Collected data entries
******************************
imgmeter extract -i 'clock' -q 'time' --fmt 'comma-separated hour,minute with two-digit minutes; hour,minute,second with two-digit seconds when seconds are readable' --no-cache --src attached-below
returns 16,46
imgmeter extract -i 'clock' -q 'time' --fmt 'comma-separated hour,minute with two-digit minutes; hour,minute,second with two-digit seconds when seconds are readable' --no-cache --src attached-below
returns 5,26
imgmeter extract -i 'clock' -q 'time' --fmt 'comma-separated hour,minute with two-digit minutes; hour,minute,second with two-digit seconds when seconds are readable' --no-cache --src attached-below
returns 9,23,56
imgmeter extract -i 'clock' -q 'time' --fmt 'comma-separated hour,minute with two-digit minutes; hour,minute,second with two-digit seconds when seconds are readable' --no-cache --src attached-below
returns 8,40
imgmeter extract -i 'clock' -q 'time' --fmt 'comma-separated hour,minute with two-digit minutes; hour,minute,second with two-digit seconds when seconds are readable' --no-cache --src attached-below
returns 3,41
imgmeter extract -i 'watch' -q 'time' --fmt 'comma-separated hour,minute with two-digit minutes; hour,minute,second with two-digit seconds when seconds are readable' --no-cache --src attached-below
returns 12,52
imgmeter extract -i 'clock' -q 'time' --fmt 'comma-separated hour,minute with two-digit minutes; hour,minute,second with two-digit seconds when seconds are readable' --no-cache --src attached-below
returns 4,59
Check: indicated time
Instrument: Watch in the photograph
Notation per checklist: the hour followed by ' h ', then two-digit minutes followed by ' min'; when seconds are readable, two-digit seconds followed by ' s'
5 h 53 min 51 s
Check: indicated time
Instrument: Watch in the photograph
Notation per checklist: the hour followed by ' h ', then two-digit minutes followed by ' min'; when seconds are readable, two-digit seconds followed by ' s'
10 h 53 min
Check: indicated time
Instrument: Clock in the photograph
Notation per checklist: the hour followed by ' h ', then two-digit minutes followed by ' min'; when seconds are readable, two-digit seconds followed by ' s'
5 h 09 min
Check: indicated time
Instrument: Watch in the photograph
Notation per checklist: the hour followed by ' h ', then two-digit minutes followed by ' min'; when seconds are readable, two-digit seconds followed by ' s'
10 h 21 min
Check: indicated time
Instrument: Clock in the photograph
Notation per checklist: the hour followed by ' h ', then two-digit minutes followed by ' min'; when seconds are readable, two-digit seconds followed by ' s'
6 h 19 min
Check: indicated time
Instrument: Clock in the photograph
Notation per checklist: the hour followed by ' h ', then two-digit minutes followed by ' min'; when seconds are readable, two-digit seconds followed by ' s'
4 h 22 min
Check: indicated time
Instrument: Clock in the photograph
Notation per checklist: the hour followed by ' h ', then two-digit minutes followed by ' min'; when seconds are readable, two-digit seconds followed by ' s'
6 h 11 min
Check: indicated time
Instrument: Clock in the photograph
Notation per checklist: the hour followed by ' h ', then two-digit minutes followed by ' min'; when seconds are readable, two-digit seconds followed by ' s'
******************************
Exercise goal:
Reproduce the material above verbatim, everything from its first line down to and including the line that contains "returns 5,26".

Result for this task:
imgmeter extract -i 'clock' -q 'time' --fmt 'comma-separated hour,minute with two-digit minutes; hour,minute,second with two-digit seconds when seconds are readable' --no-cache --src attached-below
returns 16,46
imgmeter extract -i 'clock' -q 'time' --fmt 'comma-separated hour,minute with two-digit minutes; hour,minute,second with two-digit seconds when seconds are readable' --no-cache --src attached-below
returns 5,26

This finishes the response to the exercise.